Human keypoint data
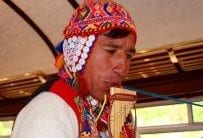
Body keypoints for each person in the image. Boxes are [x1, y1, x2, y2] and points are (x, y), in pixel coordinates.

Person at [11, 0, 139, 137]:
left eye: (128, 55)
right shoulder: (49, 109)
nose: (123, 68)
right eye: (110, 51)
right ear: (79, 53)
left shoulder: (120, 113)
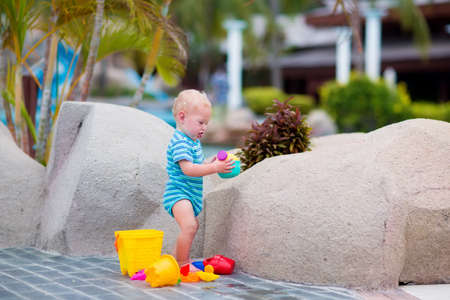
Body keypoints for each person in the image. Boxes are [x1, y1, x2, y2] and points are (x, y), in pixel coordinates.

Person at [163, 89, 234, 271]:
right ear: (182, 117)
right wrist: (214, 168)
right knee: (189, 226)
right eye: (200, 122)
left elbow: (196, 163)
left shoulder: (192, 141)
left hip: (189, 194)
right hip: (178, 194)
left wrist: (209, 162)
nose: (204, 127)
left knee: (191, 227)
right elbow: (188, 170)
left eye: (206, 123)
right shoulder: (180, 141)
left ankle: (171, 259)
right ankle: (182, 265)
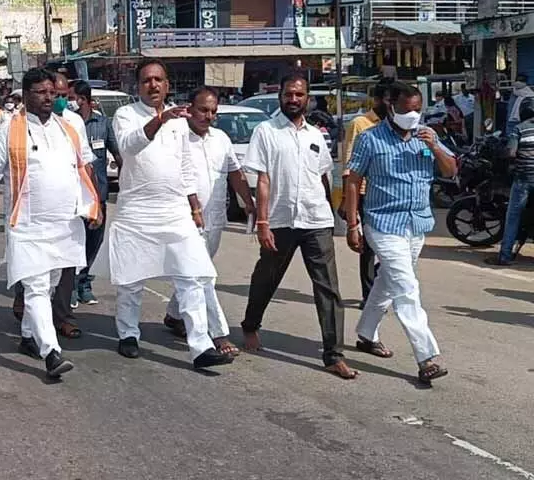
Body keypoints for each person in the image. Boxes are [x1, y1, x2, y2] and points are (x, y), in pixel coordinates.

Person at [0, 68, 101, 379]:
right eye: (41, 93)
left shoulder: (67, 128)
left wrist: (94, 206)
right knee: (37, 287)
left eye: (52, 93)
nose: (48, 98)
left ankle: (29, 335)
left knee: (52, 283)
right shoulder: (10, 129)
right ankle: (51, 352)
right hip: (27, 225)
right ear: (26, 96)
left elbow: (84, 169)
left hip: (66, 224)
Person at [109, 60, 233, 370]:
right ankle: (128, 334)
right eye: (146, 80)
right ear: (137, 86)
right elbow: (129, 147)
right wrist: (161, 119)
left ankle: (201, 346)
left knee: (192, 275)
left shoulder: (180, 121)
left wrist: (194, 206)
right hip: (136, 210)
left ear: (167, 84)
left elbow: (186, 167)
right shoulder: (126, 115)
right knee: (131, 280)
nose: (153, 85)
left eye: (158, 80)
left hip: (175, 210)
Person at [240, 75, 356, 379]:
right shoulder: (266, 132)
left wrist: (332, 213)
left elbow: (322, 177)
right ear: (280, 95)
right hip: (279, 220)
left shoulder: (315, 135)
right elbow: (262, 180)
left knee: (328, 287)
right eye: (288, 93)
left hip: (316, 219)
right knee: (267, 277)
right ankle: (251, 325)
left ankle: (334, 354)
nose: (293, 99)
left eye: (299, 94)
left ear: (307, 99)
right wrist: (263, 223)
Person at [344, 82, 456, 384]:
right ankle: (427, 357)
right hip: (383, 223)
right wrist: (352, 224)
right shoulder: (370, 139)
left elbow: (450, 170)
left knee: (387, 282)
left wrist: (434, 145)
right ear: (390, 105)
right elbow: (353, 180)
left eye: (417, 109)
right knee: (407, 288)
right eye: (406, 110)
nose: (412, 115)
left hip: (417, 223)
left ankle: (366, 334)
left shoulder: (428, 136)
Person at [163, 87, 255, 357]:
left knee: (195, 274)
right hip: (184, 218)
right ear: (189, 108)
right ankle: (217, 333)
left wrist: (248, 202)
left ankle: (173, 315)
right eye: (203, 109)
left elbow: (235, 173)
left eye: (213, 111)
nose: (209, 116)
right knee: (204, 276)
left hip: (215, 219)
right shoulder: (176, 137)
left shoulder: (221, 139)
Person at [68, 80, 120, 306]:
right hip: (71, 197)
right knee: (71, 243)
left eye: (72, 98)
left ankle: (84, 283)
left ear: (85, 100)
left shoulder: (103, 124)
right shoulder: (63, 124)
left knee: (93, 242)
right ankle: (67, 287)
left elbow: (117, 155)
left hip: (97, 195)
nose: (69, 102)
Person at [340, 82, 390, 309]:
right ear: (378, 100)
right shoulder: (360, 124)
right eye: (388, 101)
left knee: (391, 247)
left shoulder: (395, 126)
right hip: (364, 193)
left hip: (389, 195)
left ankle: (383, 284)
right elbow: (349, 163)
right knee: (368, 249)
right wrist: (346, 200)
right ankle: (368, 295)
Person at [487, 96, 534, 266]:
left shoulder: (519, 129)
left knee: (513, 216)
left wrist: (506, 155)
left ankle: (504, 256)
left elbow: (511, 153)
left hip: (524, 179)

---

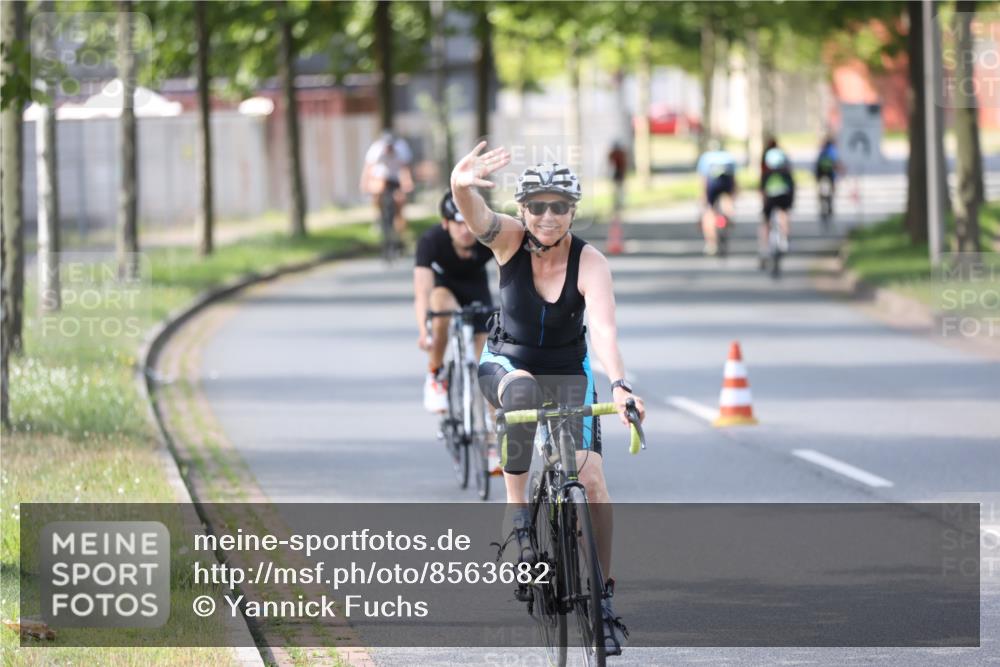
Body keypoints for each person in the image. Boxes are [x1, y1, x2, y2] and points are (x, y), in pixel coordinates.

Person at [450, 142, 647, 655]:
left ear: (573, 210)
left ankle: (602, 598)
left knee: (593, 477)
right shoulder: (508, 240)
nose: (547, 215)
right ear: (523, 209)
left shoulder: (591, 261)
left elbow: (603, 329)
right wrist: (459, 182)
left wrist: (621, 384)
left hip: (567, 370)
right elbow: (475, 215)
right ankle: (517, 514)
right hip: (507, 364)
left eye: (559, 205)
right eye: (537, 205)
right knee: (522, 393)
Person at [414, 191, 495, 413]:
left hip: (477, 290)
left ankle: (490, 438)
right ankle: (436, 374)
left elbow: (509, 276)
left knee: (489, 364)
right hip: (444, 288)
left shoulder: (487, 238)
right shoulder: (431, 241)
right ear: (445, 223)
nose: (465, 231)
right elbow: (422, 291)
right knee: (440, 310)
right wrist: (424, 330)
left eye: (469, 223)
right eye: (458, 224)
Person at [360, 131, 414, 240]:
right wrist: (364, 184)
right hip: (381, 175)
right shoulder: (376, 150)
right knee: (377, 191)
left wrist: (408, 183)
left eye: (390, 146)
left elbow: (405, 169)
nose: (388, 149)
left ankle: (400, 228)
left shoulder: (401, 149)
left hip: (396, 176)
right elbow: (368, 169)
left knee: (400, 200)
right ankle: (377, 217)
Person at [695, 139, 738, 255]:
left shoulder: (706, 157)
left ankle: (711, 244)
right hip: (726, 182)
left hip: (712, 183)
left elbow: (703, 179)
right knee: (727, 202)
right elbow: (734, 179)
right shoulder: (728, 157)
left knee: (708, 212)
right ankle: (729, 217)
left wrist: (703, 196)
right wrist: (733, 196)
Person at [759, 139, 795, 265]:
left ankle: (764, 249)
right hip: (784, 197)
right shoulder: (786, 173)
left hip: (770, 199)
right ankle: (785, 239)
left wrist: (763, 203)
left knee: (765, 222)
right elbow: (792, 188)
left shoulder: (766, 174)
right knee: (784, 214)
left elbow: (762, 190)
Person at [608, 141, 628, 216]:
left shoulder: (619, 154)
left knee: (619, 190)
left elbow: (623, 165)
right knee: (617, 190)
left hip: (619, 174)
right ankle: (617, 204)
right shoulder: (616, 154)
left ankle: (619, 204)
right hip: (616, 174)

#### ASSIGNMENT
Using the data above, transcribe the lines that run from the line with "right knee: (440, 310)" to the line with "right hip: (616, 174)", both ends kept, and output nothing else.

#### RESULT OF THE TASK
right knee: (440, 310)
right wrist: (424, 330)
left eye: (469, 223)
right eye: (458, 224)
Person at [360, 131, 414, 240]:
right wrist: (364, 184)
right hip: (381, 175)
right shoulder: (376, 150)
right knee: (377, 191)
left wrist: (408, 183)
left eye: (390, 146)
left elbow: (405, 169)
nose: (388, 149)
left ankle: (400, 228)
left shoulder: (401, 149)
left hip: (396, 176)
right elbow: (368, 169)
left knee: (400, 200)
right ankle: (377, 217)
Person at [695, 139, 738, 255]:
left shoulder: (706, 157)
left ankle: (711, 244)
right hip: (726, 182)
left hip: (712, 183)
left elbow: (703, 179)
right knee: (727, 202)
right elbow: (734, 179)
right shoulder: (728, 157)
left knee: (708, 212)
right ankle: (729, 217)
left wrist: (703, 196)
right wrist: (733, 196)
Person at [759, 139, 795, 265]:
left ankle: (764, 249)
right hip: (784, 197)
right shoulder: (786, 173)
left hip: (770, 199)
right ankle: (785, 239)
left wrist: (763, 203)
left knee: (765, 222)
right elbow: (792, 188)
left shoulder: (766, 174)
right knee: (784, 214)
left elbow: (762, 190)
Person at [608, 141, 628, 216]:
left shoulder: (619, 154)
left knee: (619, 190)
left elbow: (623, 165)
right knee: (617, 190)
left hip: (619, 174)
right ankle: (617, 204)
right shoulder: (616, 154)
left ankle: (619, 204)
right hip: (616, 174)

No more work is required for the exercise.